Adesso qui siamo. E lo smottamento creato dall’abbandono della Kawasaki può provocare una frana con conseguenze inimmaginabili per il futuro della MotoGp, addirittura per il Campionato 2009.

Se le voci di un addio anche della Suzuki dovessero trovare conferma la MotoGp rischia davvero grosso. Non si regge un campionato di questo livello con una quindicina di partenti e con l’accentuarsi del divario di competitività tra Case e Team. E nessuno, Case, Team, Sponsor, Tv, sarebbe più in grado di sostenerlo economicamente: un vero e proprio colpo mortale!
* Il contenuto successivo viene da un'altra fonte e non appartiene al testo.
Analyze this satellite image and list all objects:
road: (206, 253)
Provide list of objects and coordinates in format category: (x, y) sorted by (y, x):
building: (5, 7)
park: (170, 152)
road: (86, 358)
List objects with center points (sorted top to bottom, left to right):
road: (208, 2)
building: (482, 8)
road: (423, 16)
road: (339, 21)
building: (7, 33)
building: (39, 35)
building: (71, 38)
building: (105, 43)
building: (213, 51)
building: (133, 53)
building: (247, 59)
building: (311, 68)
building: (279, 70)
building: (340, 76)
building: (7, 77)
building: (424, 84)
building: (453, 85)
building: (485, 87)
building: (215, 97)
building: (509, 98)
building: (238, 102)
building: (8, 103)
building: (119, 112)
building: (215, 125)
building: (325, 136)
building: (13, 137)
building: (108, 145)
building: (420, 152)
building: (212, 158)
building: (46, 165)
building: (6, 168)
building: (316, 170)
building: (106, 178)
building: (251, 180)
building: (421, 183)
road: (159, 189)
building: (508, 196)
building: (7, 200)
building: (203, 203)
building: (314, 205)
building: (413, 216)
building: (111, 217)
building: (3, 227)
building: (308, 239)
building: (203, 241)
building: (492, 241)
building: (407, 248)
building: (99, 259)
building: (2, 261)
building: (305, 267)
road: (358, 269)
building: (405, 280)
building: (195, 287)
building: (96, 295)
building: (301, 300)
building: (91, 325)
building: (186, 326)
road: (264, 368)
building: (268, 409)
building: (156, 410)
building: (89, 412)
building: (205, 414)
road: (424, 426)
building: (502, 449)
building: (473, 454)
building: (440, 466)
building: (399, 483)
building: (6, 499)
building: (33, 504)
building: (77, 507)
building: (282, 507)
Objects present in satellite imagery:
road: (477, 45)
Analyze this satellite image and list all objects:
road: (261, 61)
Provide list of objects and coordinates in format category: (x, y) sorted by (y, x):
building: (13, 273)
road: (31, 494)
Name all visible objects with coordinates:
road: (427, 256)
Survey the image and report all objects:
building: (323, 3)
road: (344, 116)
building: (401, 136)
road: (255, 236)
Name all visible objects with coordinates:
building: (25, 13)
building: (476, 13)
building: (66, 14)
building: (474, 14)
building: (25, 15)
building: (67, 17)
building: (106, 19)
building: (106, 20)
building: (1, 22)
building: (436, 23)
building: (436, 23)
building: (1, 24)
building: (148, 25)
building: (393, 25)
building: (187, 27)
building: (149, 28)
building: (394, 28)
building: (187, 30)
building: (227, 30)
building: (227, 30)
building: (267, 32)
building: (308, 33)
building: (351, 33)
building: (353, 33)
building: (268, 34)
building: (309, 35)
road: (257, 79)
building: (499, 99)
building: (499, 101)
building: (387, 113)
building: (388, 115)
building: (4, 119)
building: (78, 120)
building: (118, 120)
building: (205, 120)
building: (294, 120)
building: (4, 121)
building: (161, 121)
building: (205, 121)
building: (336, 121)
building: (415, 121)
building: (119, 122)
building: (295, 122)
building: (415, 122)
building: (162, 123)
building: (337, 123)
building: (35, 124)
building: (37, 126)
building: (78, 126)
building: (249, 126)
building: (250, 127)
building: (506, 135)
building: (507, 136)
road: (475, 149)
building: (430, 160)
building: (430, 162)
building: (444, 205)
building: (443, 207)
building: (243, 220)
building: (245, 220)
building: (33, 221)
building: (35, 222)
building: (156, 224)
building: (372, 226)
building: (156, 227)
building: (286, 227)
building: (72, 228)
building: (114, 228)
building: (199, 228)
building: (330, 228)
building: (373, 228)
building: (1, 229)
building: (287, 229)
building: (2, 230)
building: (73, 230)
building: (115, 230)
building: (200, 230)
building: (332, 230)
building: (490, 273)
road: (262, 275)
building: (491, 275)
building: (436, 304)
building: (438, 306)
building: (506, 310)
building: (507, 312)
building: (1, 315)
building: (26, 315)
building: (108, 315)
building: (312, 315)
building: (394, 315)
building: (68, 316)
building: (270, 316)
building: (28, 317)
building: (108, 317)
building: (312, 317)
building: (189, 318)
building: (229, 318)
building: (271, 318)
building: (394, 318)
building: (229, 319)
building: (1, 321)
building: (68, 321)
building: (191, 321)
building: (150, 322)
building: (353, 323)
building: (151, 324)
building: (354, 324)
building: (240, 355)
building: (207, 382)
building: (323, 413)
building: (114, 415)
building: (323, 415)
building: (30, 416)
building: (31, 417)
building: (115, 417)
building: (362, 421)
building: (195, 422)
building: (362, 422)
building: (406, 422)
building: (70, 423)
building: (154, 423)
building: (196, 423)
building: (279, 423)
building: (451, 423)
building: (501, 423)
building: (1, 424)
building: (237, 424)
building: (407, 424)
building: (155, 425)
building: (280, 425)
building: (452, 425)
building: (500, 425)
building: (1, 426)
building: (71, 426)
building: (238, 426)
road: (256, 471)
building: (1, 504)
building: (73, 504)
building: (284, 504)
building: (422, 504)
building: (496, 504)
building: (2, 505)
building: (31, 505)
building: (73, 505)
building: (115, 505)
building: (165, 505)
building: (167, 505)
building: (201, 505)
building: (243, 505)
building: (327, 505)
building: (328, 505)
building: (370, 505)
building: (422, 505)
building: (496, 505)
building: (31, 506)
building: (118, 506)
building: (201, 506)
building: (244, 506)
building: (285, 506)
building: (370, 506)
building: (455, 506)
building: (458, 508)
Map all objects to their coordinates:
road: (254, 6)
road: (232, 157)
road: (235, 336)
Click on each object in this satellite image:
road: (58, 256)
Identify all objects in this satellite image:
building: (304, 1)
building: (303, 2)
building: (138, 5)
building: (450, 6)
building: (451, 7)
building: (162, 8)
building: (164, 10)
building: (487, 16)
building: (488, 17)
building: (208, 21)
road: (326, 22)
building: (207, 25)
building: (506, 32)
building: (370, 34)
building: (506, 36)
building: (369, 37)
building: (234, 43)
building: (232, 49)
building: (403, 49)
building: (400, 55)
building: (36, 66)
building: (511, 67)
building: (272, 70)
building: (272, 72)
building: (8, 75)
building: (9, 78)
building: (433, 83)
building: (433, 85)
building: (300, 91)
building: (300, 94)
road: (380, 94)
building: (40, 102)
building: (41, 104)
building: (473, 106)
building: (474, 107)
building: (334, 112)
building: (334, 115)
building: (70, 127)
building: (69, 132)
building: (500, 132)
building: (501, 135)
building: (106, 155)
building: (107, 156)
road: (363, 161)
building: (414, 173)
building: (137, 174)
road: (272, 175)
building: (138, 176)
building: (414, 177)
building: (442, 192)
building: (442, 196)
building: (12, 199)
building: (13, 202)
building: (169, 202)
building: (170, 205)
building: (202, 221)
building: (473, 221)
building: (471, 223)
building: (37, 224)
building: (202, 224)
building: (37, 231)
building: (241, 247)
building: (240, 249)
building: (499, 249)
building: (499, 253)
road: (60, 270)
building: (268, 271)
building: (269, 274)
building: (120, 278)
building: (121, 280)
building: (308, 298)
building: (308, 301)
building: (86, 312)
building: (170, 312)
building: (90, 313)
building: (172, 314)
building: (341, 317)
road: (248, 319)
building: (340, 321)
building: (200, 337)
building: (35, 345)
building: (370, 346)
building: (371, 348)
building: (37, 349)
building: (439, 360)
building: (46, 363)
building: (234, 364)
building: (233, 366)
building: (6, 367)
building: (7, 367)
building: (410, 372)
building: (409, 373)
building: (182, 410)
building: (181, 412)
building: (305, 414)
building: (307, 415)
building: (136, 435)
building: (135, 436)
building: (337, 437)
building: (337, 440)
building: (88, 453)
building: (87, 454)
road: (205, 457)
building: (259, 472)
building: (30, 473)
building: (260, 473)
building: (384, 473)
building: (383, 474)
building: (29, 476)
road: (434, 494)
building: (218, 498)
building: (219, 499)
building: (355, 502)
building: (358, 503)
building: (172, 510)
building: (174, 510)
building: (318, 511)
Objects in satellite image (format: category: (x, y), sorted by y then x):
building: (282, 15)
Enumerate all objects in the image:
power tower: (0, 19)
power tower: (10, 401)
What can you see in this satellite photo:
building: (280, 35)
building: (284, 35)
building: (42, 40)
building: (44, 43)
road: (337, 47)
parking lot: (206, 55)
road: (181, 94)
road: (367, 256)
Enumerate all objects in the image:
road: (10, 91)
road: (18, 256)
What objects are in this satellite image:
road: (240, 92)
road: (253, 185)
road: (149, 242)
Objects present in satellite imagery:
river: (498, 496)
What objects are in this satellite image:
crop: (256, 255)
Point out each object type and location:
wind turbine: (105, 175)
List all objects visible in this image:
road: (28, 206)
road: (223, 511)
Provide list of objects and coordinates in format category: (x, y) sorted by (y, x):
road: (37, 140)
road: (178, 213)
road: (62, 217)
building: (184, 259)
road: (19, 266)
Quindi la questione non è se le “verdone” trovano un buon samaritano tipo Martinez per portarle comunque in pista (quale competitività, quale sviluppo?) e quale manubrio potrebbe essere affidato a Marco Melandri e a John Hopkins.

Qui è in discussione questa MotoGp che rischia di ridursi nella griglia di partenza e nella qualità tecnico-agonistica ed è in discussione questo tipo di organizzazione.

Se l’impalcatura mediatica si appanna, la bolla può vaporizzarsi riportando il motociclismo in un’altra dimensione.

Di gigantismo si può morire. Ma non sempre le crisi portano nella fossa. Possono servire per rigenerarsi. Serve analizzare la situazione non estraniandosi dal mondo “reale”.

Il sistema MotoGp è da ripensare, da rifondare.

E’ la Dorna ad avere in mano la giostra: ha adesso una carta di riserva da giocare? O, vista la malaparata, si prepara a spegnere le luci e addio ai suonatori?